How will it work?
The debates begin at 9 p.m. EDT and run for two hours at the Adrienne Arsht Center for the Performing Arts of Miami-Dade County.
They will be shown live on NBC, MSNBC, and Telemundo.
The hosts are Savannah Guthrie, Lester Holt, and Chuck Todd of NBC News, with Rachel Maddow of MSNBC and José Diaz-Balart of Telemundo.
The candidates will be arranged with the front-runners in the center and those ranked lower in the polls standing towards the outside.
Just 120 minutes is not much time for 10 candidates, so expect plenty of sharp elbows as the runners compete for the spotlight.

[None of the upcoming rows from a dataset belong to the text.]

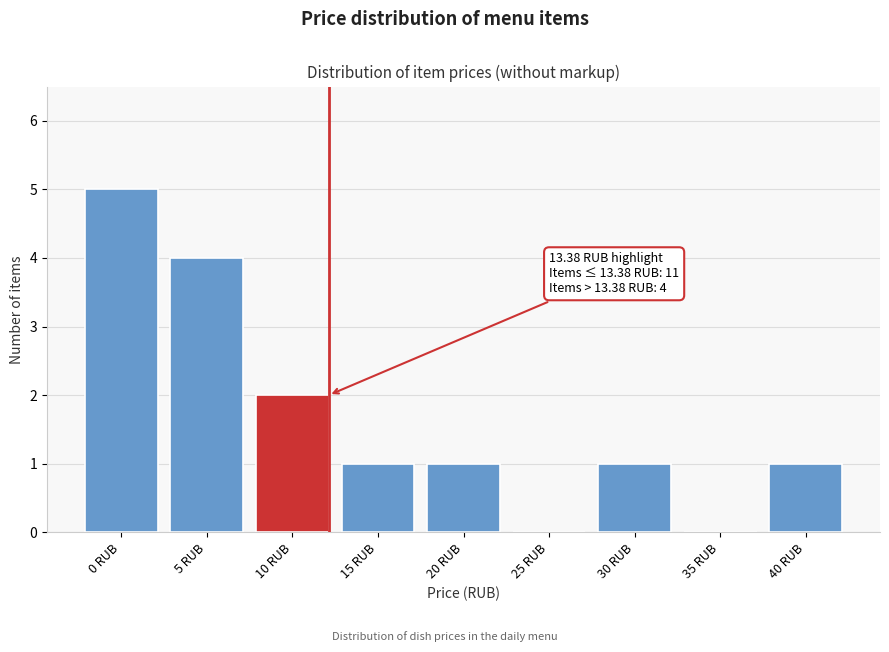

Reading right to left, what are all the values shown in this chart?

40 RUB=1	35 RUB=0	30 RUB=1	25 RUB=0	20 RUB=1	15 RUB=1	10 RUB=2	5 RUB=4	0 RUB=5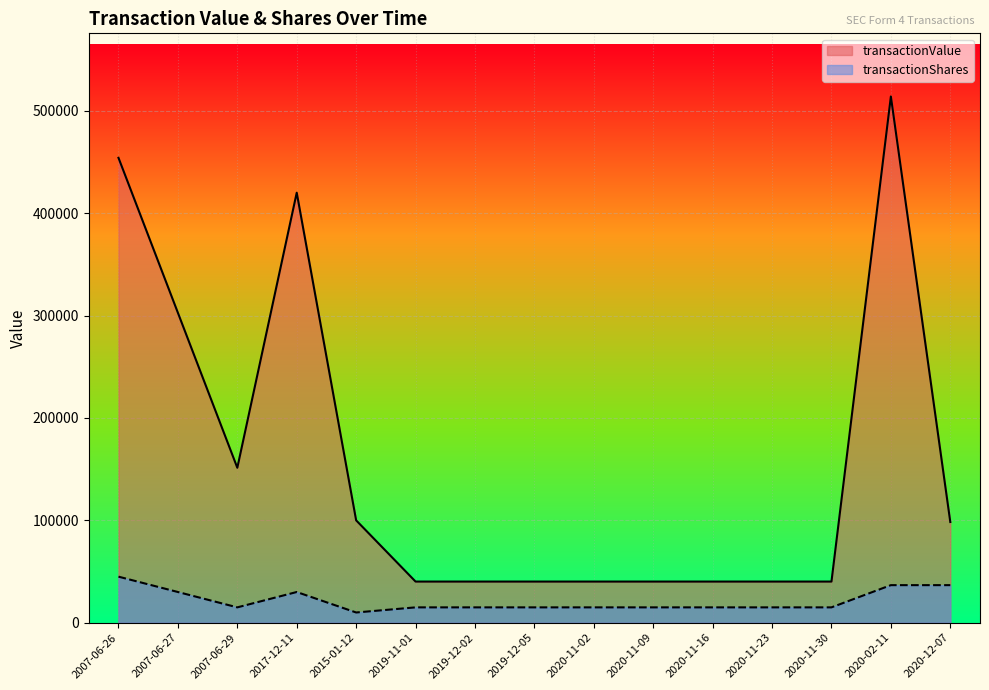

Between 2007-06-29 and 2019-12-05, which series saw the biggest shift?

transactionValue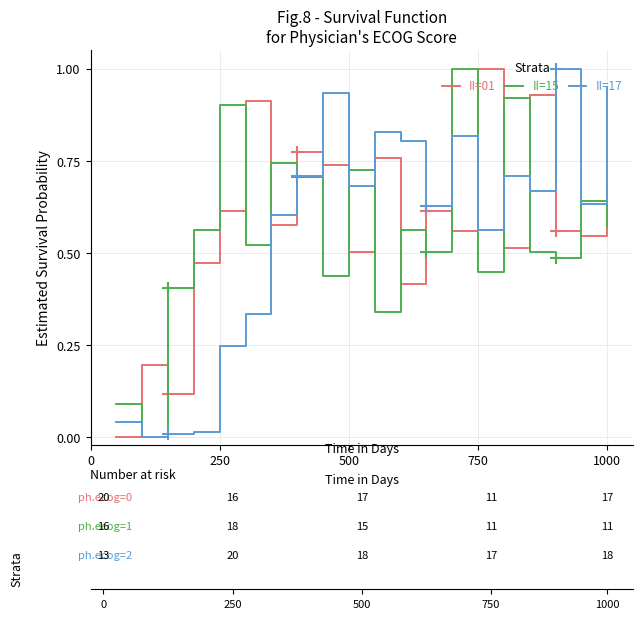

How many lines are shown in the chart?

3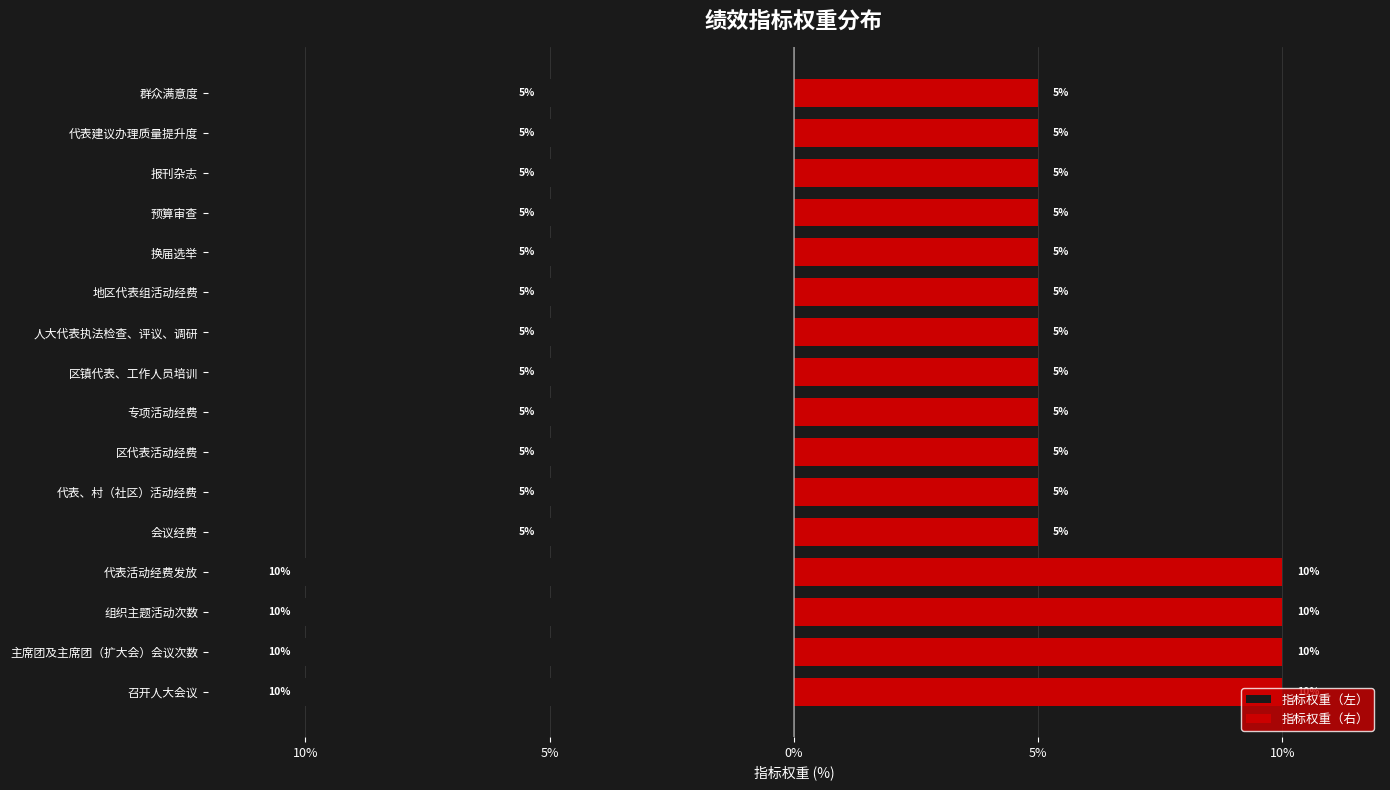

Reading right to left, extract all data points from this chart.

指标权重（左）: -5	-5	-5	-5	-5	-5	-5	-5	-5	-5	-5	-5	-10	-10	-10	-10
指标权重（右）: 5	5	5	5	5	5	5	5	5	5	5	5	10	10	10	10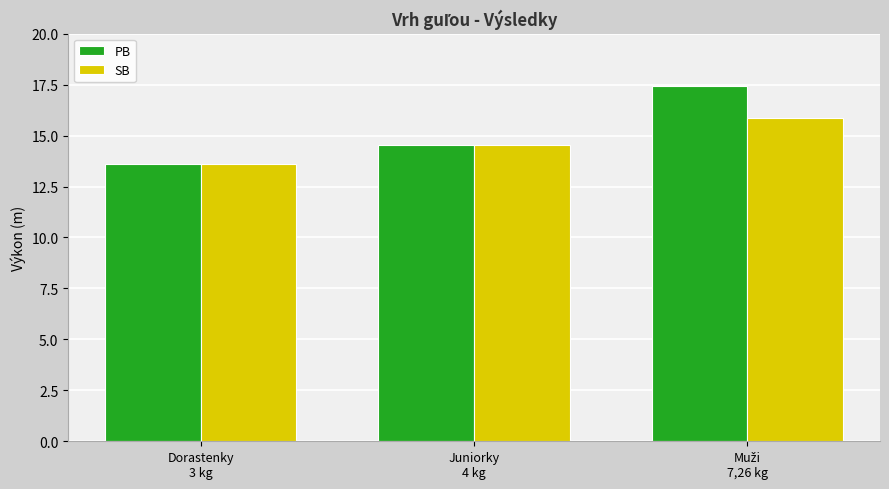

List the series in order of their peak value, highest first.

PB, SB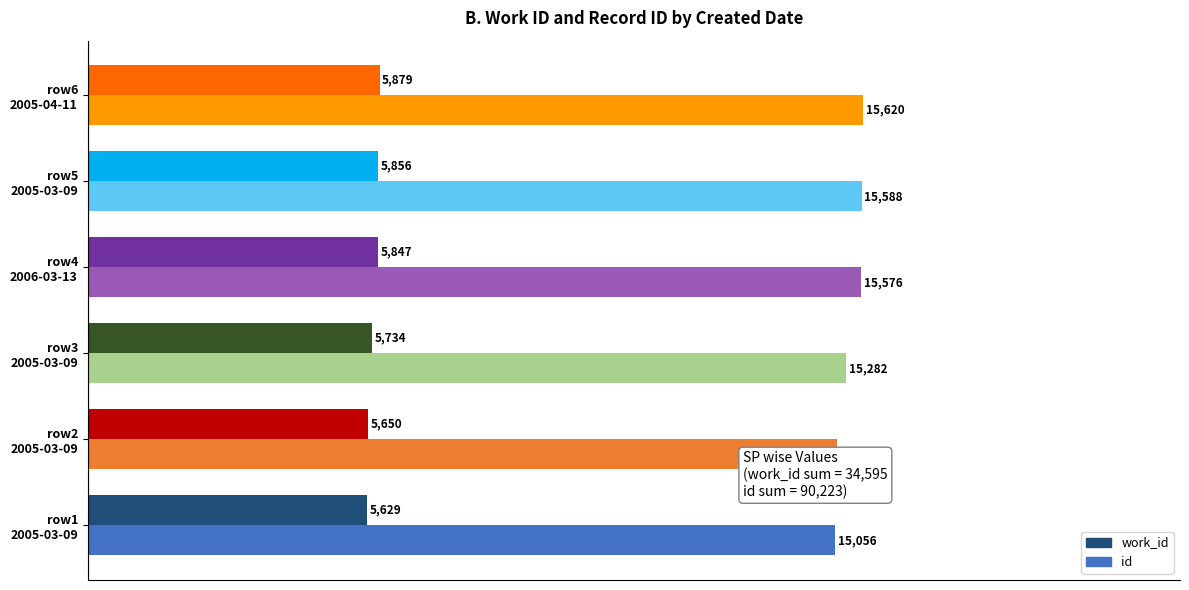

Which series has the largest range (max minus min)?

id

Who is appearing on Thursday?
The Democratic National Committee wanted to avoid repeating the Republican method of 2016, when a large field was divided into a main field and an undercard or "kiddy table." Instead, they divided the runners into those polling above 2% and those below and made up each night's slate with a random mix from each of those pots.
However, that did not prevent Thursday night becoming something of the main draw, with four of the top five ranked candidates in the polls: Joe Biden, the former vice president, Bernie Sanders, the Vermont senator, Kamala Harris, of California, and Pete Buttigieg, mayor of South Bend, Indiana.
Marianne Williamson, author and activist, John Hickenlooper, former governor of Colorado, Andrew Yang, an entrepreneur, Kirsten Gillibrand, New York senator, Michael Bennet, Colorado senator, and Eric Swalwell, California representative, make up the rest of the field.